Libreville, le 21 Mai 2025 – (Dépêches 241). La récente nomination d’Alain-Claude Kouakoua à la tête de la Fédération des Entreprises du Gabon (FEG) soulève de sérieuses interrogations sur la compatibilité de ses fonctions actuelles avec les exigences de transparence dans une économie en refondation. En effet, celui qui est désormais le chef de file du patronat gabonais occupe toujours la présidence du conseil d’administration de la CNAMGS, bras social de l’État, gérant des milliards de FCFA en cotisations, subventions et programmes de solidarité nationale. Cette position hybride, entre responsabilités publiques et défense des intérêts privés, constitue un terrain fertile pour des conflits d’intérêts majeurs.
La FEG, faut-il le rappeler, fédère des entreprises qui représentent plus de 95% du PIB gabonais. Elle est aujourd’hui l’un des principaux interlocuteurs de l’État en matière de dialogue économique, de fiscalité, de réforme de la commande publique et de stratégie d’investissement. Dans ce rôle, Alain-Claude Kouakoua devra théoriquement défendre les intérêts de ses pairs face à l’État dont il est simultanément un acteur stratégique à travers la CNAMGS. Comment peut-on garantir une position neutre et équitable lorsqu’on pilote à la fois un levier de redistribution publique et la principale organisation patronale du pays ?
La situation devient d’autant plus sensible et incommodante que le groupe Mika Services, propriété de Kouakoua, est bénéficiaire de plusieurs marchés d’envergure dans le secteur des infrastructures. L’homme d’affaires est intervenu sur des chantiers stratégiques comme les ronds-points de l’ACAE ou des Charbonnages, et d’autres projets d’aménagement urbain portés par l’État. Dès lors, l’indépendance de ses choix à la tête de la FEG ou de la CNAMGS peut légitimement être remise en cause. Peut-on plaider pour la moralisation de la commande publique tout en étant potentiellement juge et partie ?

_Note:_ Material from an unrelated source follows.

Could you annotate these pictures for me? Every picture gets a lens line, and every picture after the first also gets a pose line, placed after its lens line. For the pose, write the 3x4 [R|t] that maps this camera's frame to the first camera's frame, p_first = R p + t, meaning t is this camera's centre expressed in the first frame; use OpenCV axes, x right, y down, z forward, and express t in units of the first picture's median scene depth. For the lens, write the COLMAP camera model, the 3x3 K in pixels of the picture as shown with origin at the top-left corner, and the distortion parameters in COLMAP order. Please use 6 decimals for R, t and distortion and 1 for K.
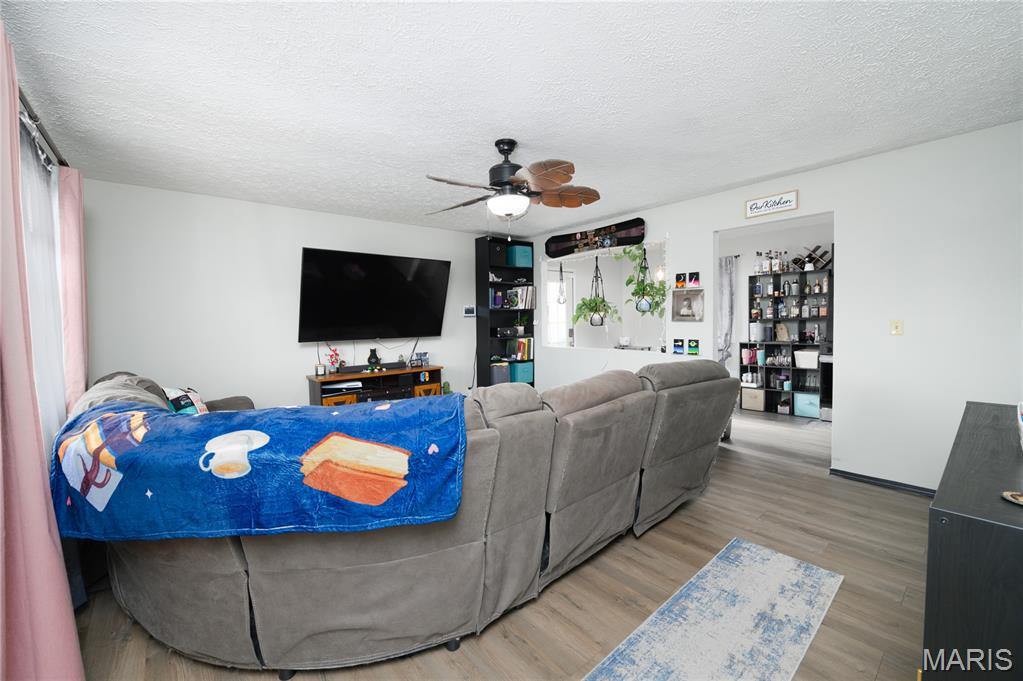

Ce passage de témoin entre Henri-Claude Oyima et Alain-Claude Kouakoua, deux proches sur le plan personnel et professionnel, alimente également les soupçons de continuité entre les réseaux d’influence économique et les plus hautes sphères du pouvoir exécutif. Alors qu’ Henri Claude Oyima rejoint le gouvernement comme super ministre de l’Économie et des Finances, Alain-Claude Kouakoua prend la tête du patronat faisant prospérer l’idée d’une nomination aux allures de « copains et coquins », tout ce contre quoi la Ve République dit s’opposer. Ce jeu de chaises musicales entre amis de longue date dessine les contours d’un capitalisme d’État étroitement verrouillé, où les contre-pouvoirs risquent d’être neutralisés.
Dans une Ve République qui se veut celle de la rupture et de la transparence, cette concentration de pouvoirs, à cheval entre service public, marché privé et influence institutionnelle, envoie un mauvais signal. La refondation économique ne saurait se construire sur des arrangements entre puissances établies. Elle exige un cadre de gouvernance clair, une séparation stricte des rôles, et des garde-fous efficaces contre les conflits d’intérêts. Faute de quoi, les discours de moralisation risquent de n’être que des promesses sans lendemain, des vœux pieux et des promesses de Gascon.